All without exception were totally flat with no head and no hint of carbonation. IMO the flatness made them all a little bland.

The question I ask is "is totally flat beer acceptable ?"
 
English Pale Ales and Bitters can have little or no carbonation. When served out of a cask or through a beer engine, there's no CO2 to push the beer out of the tap. As part of the style, some people prefer it this way. I don't think I would enjoy a flat stout, though. The head on a good stout is too good to pass up.
 
JMD1971, they are served from a tap so I assume CO2.

I don't like highly carbonated beers but absolutely and totally flat with, as you point out, no head at all, is not to my taste either.

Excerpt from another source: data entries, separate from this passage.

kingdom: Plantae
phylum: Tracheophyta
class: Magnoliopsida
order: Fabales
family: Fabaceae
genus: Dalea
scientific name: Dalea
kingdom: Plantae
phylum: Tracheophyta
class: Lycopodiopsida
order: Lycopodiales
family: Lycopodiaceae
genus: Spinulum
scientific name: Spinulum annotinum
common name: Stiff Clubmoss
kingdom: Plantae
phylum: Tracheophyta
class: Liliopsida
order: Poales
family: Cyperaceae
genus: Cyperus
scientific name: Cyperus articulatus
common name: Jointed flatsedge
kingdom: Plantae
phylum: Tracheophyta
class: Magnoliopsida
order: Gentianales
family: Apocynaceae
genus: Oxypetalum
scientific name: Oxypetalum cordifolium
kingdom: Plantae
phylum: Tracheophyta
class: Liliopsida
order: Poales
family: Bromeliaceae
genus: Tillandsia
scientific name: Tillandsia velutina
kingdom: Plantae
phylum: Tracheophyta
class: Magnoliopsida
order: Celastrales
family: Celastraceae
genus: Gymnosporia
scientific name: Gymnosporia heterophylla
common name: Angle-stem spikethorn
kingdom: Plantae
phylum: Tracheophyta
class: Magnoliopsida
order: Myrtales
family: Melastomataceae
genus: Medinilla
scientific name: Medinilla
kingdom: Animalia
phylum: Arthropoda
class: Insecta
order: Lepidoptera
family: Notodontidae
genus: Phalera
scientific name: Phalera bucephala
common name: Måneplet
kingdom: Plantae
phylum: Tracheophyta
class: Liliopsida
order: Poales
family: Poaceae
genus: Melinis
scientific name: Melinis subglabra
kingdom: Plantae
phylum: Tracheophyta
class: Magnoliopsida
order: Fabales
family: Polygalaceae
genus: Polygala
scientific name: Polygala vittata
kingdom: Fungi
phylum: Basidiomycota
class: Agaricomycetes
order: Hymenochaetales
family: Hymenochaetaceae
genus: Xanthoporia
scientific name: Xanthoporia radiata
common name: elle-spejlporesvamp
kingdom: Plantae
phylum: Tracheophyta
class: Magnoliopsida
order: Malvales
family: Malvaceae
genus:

I just wondered if this "Flat" style was widely appreciated.
 
If it's a big brew pub I guess they're selling the idea to someone.
I suppose there could be some form of beer that might be alright flat, but it's not for me.
It's not wine, and to me the carbonation is part of the style and character of the drink.
Some less flavorful mass produced beers I've noticed have a ton of carbonation. I think that and serving it extremely cold are what make people think they are drinking beer and not notice the lacking of flavor or bad flavor.
 
Did you ask them if that was normal and intentional? Maybe they had an issue with the beers for some reason and either the employees didn't know there was a problem or they knew but decided to sell the beer anyway because it would have been hard to keep the place open if there was no beer to sell.
 
No I didn't ask them because they were selling the stuff by the gallon, thought it was just me who didn't know what was what.
 
There is a brewery around my parts (Midwest US) that has serious problems with their CO2 balancing. Out of 23 taps, 5 are his own beers and I swear, he has perfect carbonation on the commercial guest taps and wildly varying carbonation on his own beers. Pouring glasses of foam on one visit, still beer the next. It's silly.

At any rate, I can't say that no carbonation/head would be a good thing - unless of course, it was to style (e.g. straight lambic, 60/-, 70/-, English cask ales). But even then, you need a little carbonation, not none at all.